President Bush has already said he would veto both the House and Senate versions. So why was a House version, one that barely scratches the surface of this policy's detrimental effects, floated in the first place? Some reproductive health advocates have stood in support of the amendment as a simple measure that, with Bush's promise to veto, would highlight Bush's obvious anti-contraception stance and force him to explain how he could possibly be opposed to contraception abroad unless he was also opposed to it here in the states.

But, according to others in the reproductive health community, there was and is clearly plenty of support for a full repeal of the global gag rule. A compromise such as the contraceptive amendment passed by the House only served to muddy the waters with confusion and to weaken a strong position. They say the contraceptive amendment will have little impact on the larger issue of free speech and ensuring that family planning agencies are allowed to use their funds the way they see fit in order to best help women and families.

Many say a full repeal of the Global Gag Rule is the first and best place to begin if we are to hold firm to the principles behind the push to repeal. There has always been an outcry against this policy because it crushes the very democratic ideals this country is supposed stand for; because it imposes a double-standard, allowing family planning organizations in this country access to funding while denying it to international agencies which do the same thing; and most significantly because it devastates women's lives by denying them basic reproductive health care. Finally, a compromise such as the House amendment has the potential to sacrifice bargaining power. I can hear parents' advice to their young adult children ringing in my ear: you never start with your mid-tier offer, you start with what you want in the best of all possible circumstances leaving you room to dicker.

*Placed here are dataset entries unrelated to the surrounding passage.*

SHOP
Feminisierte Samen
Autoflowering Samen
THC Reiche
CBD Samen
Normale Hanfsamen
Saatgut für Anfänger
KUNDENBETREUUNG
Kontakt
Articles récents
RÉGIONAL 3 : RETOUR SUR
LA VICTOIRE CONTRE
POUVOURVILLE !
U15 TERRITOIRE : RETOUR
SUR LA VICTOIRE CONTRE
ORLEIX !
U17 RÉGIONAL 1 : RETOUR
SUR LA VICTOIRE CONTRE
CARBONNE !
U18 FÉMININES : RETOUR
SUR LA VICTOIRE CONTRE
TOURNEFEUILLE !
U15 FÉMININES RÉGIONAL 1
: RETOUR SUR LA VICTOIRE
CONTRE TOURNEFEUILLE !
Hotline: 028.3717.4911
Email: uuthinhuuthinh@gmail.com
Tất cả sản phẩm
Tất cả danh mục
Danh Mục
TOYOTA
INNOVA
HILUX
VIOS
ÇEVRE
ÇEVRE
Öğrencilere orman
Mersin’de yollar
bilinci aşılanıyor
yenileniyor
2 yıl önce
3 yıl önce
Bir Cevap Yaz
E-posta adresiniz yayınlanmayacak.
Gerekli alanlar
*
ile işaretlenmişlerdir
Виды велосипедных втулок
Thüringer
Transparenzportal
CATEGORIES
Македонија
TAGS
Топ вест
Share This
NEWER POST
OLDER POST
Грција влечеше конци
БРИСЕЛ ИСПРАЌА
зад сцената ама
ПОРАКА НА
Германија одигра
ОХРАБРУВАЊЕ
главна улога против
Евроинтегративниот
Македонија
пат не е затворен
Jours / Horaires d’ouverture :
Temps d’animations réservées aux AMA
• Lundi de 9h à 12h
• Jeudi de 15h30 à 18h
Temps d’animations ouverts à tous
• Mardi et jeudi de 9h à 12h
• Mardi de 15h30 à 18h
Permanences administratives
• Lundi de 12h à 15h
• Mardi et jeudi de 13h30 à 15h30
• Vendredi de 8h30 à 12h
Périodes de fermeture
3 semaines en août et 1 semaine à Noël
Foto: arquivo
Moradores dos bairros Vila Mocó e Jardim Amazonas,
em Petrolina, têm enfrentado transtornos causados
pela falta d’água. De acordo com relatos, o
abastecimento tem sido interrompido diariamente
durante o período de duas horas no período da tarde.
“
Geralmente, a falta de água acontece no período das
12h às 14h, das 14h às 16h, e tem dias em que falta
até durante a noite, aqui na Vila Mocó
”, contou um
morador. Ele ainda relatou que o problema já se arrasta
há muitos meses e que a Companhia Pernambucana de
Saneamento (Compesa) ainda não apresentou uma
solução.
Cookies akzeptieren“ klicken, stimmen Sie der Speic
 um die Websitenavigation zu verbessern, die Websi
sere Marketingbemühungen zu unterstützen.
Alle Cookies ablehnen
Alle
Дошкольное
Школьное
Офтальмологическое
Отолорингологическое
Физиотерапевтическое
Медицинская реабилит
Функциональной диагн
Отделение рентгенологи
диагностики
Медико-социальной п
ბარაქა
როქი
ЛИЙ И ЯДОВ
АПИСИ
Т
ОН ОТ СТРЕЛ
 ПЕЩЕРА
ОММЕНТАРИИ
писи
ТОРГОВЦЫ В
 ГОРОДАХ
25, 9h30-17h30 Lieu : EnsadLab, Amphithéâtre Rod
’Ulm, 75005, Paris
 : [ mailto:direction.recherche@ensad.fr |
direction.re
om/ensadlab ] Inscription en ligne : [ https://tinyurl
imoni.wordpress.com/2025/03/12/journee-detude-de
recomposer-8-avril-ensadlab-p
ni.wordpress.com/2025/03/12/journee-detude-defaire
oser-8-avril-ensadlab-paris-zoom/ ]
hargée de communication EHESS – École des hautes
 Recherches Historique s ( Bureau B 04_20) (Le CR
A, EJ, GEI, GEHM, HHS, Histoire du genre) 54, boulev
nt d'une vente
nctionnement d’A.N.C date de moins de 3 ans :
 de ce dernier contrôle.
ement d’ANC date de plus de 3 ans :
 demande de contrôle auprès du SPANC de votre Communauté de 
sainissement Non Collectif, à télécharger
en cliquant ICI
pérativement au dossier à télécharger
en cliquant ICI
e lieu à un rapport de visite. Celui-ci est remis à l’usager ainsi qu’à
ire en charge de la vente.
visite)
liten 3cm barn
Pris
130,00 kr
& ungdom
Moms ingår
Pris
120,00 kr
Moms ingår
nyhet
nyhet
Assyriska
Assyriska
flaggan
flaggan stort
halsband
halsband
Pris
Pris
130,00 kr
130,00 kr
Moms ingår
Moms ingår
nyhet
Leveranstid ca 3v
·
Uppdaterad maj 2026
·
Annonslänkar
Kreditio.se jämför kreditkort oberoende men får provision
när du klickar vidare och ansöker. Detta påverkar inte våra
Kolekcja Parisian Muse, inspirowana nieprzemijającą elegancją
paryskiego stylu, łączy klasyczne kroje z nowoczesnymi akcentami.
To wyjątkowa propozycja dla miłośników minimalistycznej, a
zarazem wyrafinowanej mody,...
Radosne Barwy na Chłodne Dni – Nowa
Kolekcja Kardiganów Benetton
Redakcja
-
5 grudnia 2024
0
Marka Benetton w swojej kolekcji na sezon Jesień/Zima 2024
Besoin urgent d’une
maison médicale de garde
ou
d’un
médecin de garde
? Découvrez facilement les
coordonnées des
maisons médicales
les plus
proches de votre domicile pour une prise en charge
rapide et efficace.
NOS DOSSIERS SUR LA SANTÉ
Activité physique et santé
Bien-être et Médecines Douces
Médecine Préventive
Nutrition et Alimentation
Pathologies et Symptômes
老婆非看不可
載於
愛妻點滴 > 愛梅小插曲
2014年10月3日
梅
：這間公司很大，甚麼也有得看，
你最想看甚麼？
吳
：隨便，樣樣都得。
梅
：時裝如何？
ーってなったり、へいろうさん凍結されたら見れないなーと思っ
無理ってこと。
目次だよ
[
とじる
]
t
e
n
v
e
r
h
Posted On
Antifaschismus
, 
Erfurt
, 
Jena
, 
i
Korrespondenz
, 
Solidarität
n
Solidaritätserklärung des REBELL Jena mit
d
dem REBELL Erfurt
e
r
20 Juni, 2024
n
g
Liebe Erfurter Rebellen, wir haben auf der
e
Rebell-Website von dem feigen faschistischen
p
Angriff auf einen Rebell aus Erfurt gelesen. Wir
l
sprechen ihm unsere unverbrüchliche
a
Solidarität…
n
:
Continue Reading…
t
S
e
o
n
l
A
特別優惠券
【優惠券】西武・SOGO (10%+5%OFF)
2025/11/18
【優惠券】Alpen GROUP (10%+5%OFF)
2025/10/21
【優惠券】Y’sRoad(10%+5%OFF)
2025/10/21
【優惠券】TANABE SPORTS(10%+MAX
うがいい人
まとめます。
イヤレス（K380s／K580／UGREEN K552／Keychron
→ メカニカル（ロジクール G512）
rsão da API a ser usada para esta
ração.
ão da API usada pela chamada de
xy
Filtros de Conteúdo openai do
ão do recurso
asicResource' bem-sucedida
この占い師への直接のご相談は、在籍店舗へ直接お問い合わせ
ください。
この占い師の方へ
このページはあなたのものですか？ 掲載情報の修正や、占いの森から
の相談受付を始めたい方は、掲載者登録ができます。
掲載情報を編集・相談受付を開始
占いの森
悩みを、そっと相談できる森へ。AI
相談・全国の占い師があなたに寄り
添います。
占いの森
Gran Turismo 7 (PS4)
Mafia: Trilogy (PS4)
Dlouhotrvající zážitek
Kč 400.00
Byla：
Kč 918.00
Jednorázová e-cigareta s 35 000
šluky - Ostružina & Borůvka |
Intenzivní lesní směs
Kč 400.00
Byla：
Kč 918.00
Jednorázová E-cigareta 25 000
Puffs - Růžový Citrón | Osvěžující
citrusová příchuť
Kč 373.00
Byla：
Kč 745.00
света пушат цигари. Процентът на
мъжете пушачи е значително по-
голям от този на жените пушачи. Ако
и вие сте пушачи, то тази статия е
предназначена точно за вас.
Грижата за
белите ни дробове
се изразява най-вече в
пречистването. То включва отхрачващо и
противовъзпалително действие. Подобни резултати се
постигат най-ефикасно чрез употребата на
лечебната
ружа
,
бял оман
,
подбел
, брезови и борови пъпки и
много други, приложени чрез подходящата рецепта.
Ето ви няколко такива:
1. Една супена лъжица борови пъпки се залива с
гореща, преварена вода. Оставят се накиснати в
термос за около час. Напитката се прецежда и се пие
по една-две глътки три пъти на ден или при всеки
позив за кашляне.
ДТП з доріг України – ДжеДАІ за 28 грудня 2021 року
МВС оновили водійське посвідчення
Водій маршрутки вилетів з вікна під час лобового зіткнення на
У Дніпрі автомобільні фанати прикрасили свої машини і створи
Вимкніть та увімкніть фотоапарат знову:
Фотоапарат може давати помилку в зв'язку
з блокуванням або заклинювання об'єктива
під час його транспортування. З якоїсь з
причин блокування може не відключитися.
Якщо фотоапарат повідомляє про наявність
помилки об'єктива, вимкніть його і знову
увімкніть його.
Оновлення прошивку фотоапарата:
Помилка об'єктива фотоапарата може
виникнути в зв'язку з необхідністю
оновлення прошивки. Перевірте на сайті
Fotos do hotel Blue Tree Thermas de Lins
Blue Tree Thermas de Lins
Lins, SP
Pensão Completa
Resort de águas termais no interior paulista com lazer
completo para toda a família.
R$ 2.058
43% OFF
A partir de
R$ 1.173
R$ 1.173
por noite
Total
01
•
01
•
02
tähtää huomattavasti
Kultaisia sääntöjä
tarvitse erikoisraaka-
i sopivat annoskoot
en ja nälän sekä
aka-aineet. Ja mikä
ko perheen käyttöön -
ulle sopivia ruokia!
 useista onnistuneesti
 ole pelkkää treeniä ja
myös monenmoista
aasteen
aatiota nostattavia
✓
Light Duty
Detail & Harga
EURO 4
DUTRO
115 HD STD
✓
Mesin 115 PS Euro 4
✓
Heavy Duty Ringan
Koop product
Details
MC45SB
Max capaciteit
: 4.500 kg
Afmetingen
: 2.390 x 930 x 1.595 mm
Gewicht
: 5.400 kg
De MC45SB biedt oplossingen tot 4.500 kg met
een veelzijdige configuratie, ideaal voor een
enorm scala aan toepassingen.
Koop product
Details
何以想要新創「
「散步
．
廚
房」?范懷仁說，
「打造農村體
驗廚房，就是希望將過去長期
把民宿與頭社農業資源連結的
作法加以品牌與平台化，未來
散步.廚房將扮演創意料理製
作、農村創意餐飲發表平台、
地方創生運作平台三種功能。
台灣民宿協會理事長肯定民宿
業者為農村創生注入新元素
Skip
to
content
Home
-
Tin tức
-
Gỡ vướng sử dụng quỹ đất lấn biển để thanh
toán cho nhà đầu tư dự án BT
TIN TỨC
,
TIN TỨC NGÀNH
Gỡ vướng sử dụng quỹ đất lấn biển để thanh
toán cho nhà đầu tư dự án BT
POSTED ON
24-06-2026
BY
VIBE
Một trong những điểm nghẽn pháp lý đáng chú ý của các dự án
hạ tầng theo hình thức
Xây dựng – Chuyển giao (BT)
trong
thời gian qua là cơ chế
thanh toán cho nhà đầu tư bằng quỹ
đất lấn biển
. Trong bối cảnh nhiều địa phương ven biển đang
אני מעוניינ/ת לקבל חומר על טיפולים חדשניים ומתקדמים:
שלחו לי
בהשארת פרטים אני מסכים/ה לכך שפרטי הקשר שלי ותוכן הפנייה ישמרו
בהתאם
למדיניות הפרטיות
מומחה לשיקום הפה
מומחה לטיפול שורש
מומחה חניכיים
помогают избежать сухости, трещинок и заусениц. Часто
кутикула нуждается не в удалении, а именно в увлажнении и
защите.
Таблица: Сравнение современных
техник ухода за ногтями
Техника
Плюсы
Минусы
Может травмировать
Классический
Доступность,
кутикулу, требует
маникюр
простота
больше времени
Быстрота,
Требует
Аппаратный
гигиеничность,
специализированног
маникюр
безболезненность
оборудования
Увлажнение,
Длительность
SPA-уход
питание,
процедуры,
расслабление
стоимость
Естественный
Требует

Regardless of Bush's threats to veto both the House contraception amendment and the Senate's full repeal, reproductive rights supporters across the board are urging us not to give up.

And despite the debate that rages within the reproductive health advocacy community pitting Lowey's "free contraception" amendment against the full-scale repeal set forth by Senator Boxer, there seems to be a desire, publicly, to continue forcing the issue – to see the global gag rule overturned completely.

Population Connection warns us, "The Boxer Amendment is a tremendous step forward, but there is still a long way to go…"

It is unlikely that there will be any significant movement in either the House or the Senate on this issue over the next several weeks. For now, the reproductive health advocacy community needs to convince itself that an abiding loyalty to our deepest-held values and a sense of trust in our progressive political and social ideals form a strong foundation for any political strategy. This is an issue that reaches beyond, though fully encompasses, reproductive health and rights. To ensure that women's health and lives, and a democratic commitment to free speech are not subject to the tides of presidential administrations, most advocates say it is crucial that we continue to prioritize a full repeal of the Global Gag Rule.